In the text on Romani history, by what century had Romani groups been noted in the European part of the Byzantine Empire?

▸ Text block
········

Romani groups were noted in the European part of the Byzantine Empire
by the eleventh century and probably entered Spain from North Africa
at around the same time. Areas located in what is today southern
Greece were noted as centres of Romani settlement in the fourteenth
and fifteenth centuries and it is thought that Roma lived throughout
the Balkans by that time.
Following a period of relative tolerance in the late Middle Ages,
with the birth of the modern States and the rising of nationalism,
Roma were subjected to the
In the mid-18th century, the first in a series of efforts was undertaken
attempting to compel Roma to conform to the norms of the wider society.
In the subsequent two centuries, Roma have frequently been removed
from their families by force and placed with non-Romani families,
or placed in institutions.
Roma were targeted for race-based persecution during the Hitler
regime in Germany and in other countries; in some casas with German
prompting, in other without. The Romani Holocaust is referred to
by some as the "Porraimos".
In the post-war period in Central and Eastern Europe, efforts to
forcibly settle Roma, and to end what were seen as anti-social traits,
were redoubled. Some governments undertook policies of coercive
sterilisation of Romani women, and schooling in many countries became
segregated.
The history in Western Europe appears remarkably similar to that
in Central and Eastern Europe. In Norway, Sweden and Switzerland,
for example, concerted efforts were undertaken to end the communal
existence of Roma through measures including forced sterilisation
of both men and women, as well as through the systemic removal of
Romani children from families and their placement in state care.

········

Recorded data:
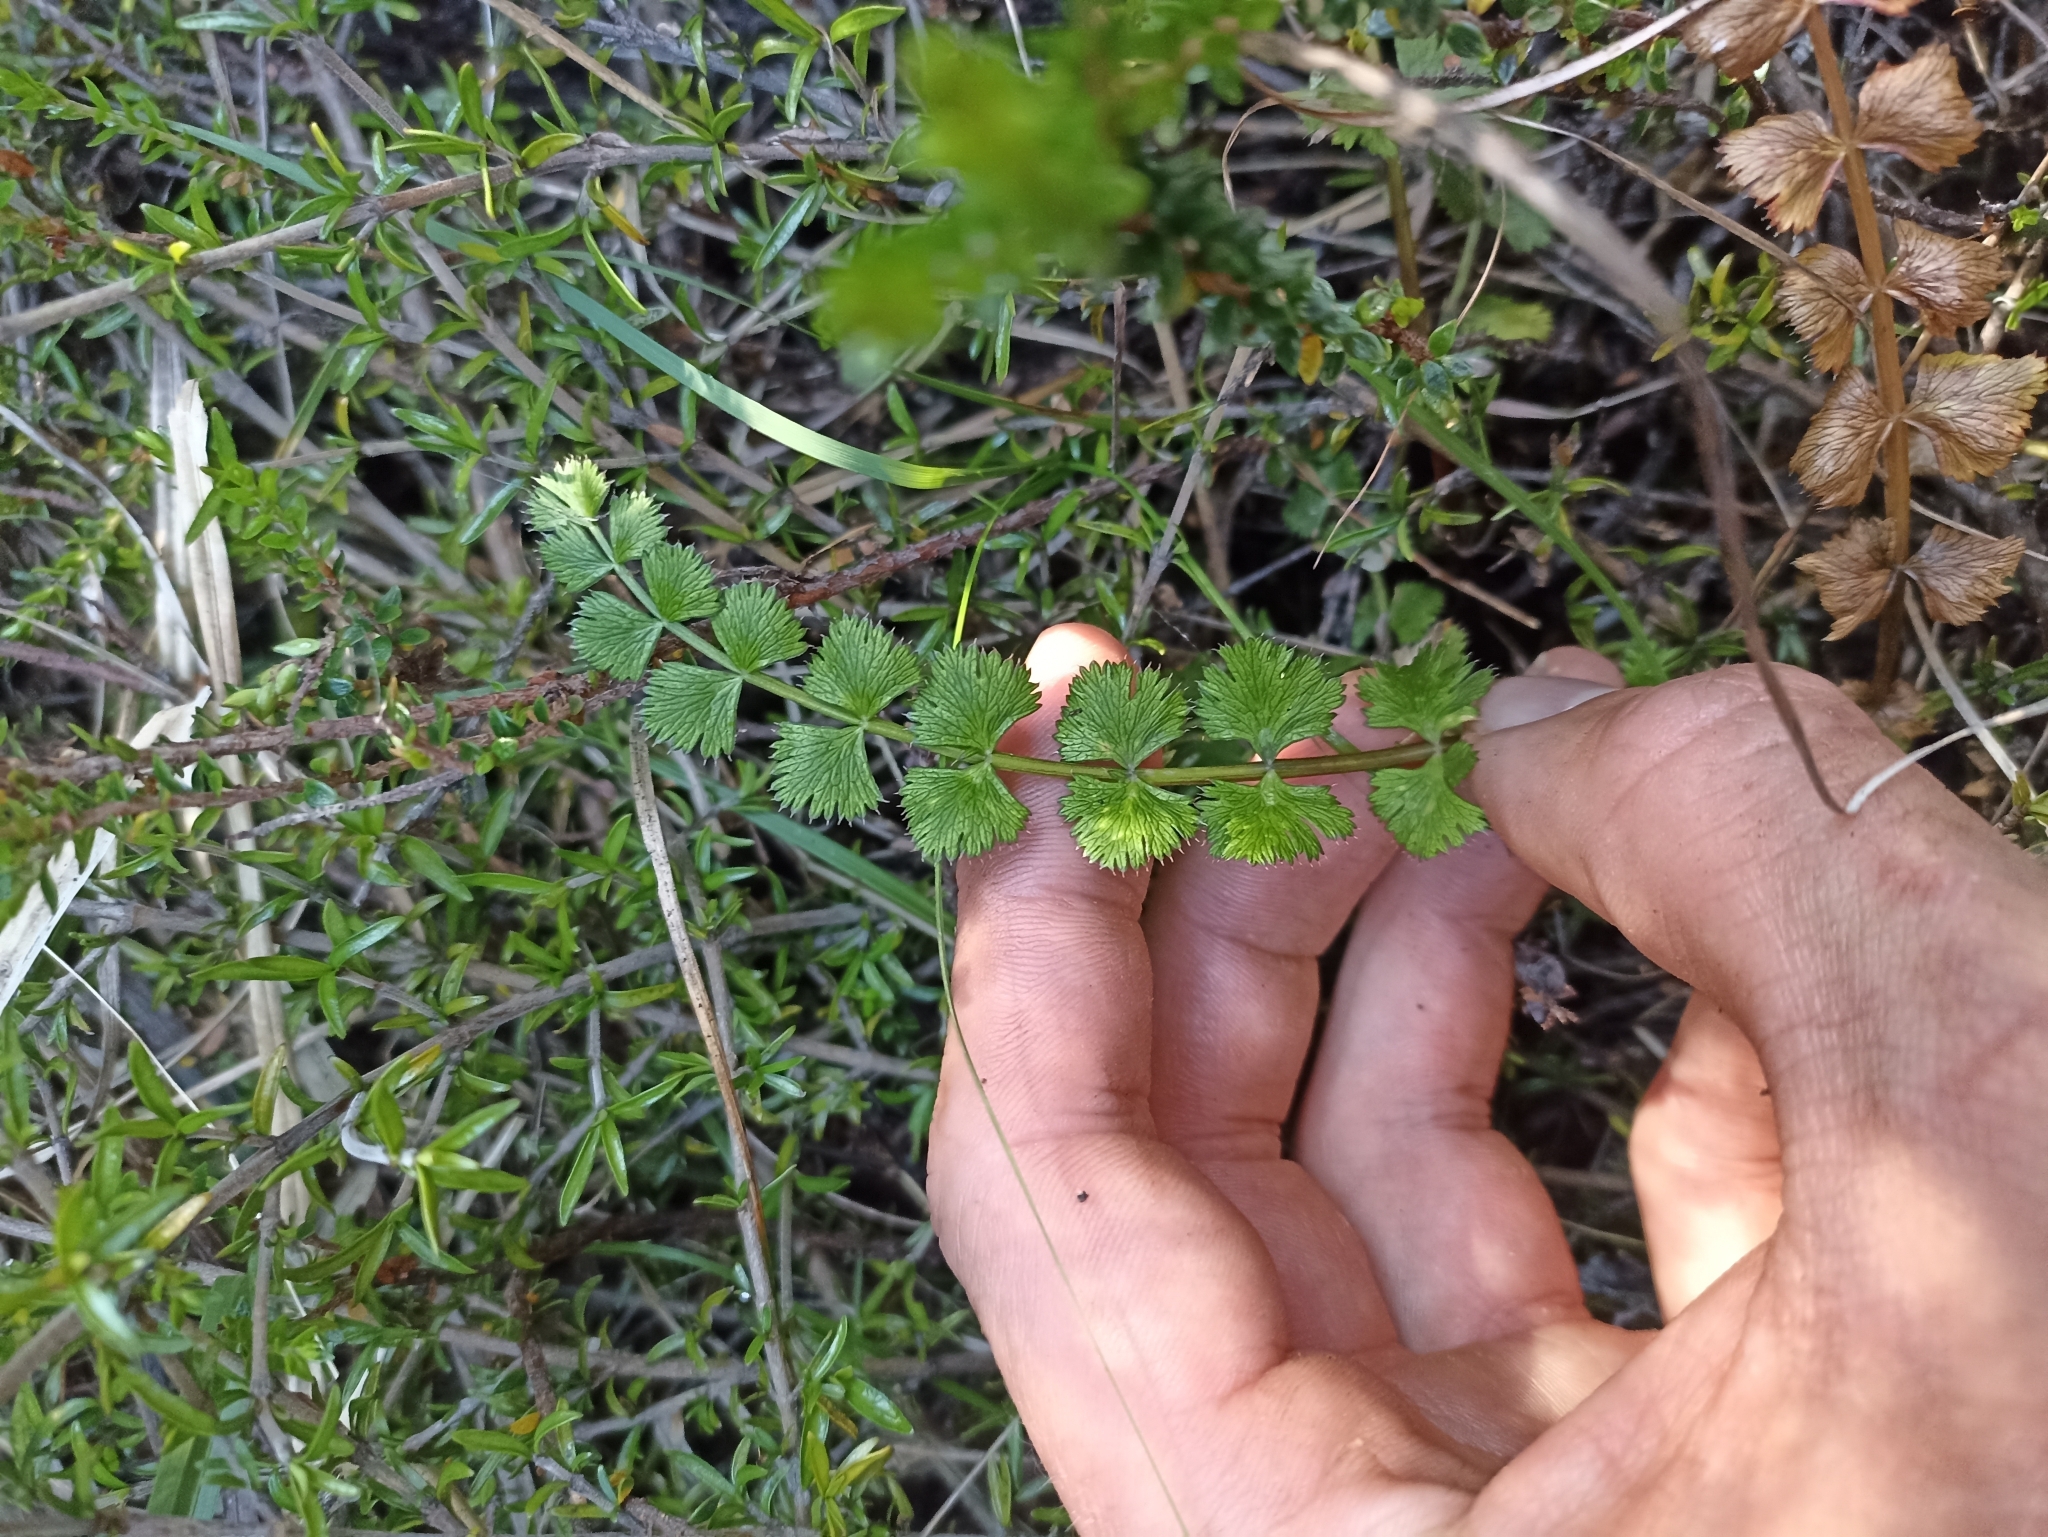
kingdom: Plantae
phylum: Tracheophyta
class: Magnoliopsida
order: Apiales
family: Apiaceae
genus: Anisotome
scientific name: Anisotome aromatica
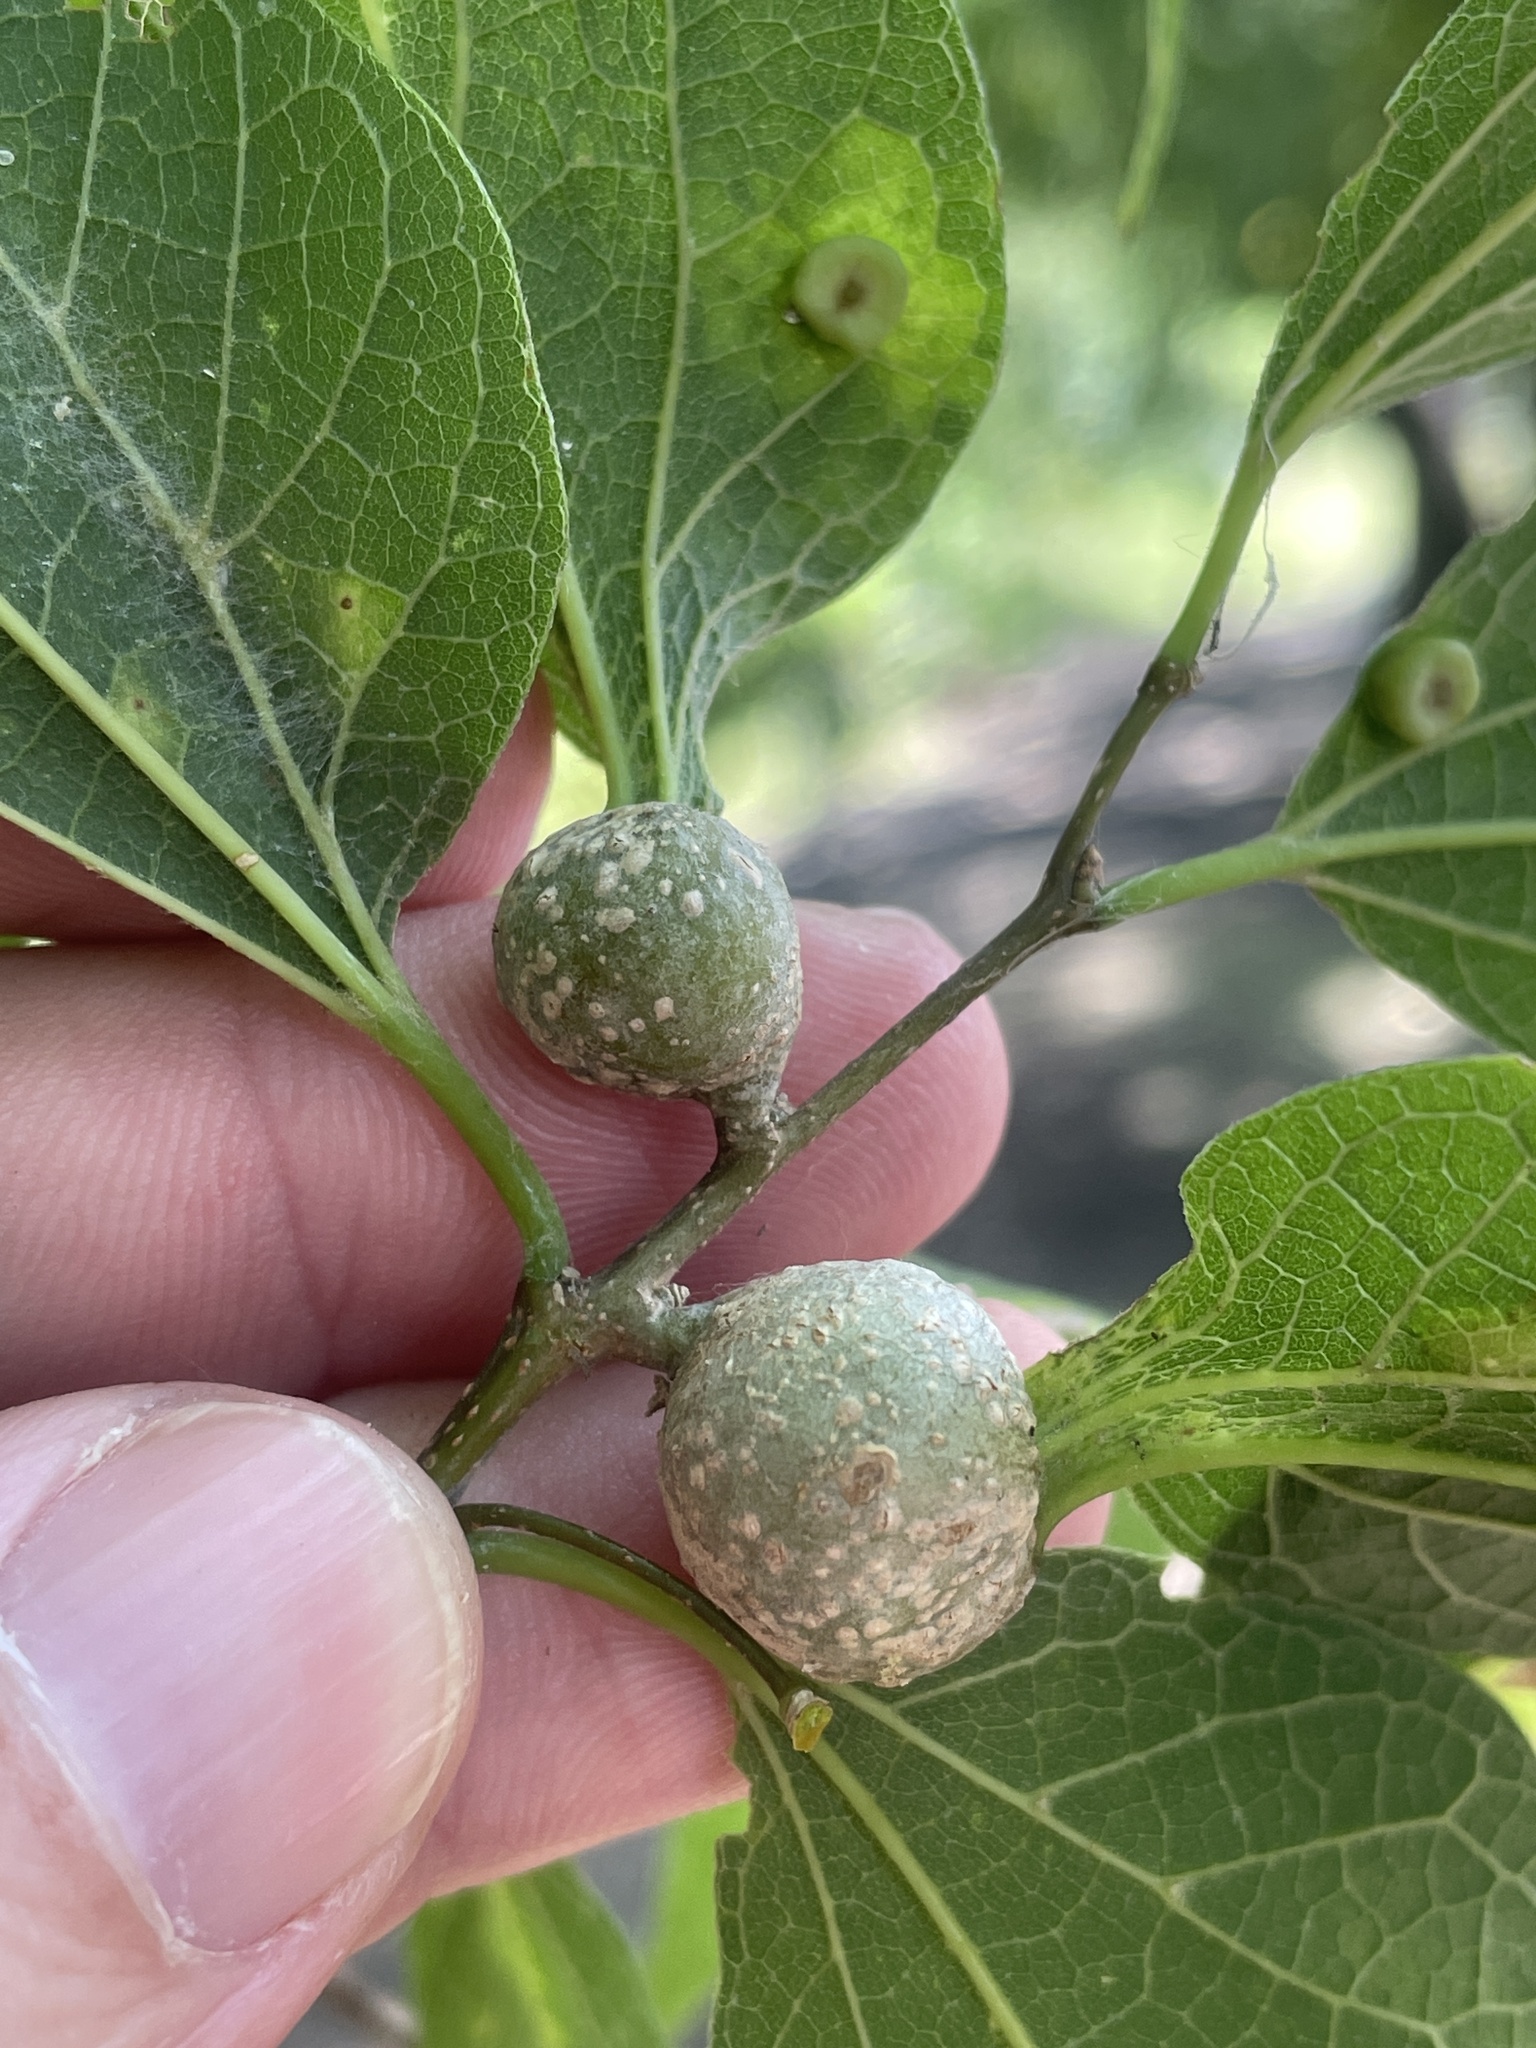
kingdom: Animalia
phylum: Arthropoda
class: Insecta
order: Hemiptera
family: Aphalaridae
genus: Pachypsylla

········

▸ Result of this exercise
By the eleventh century.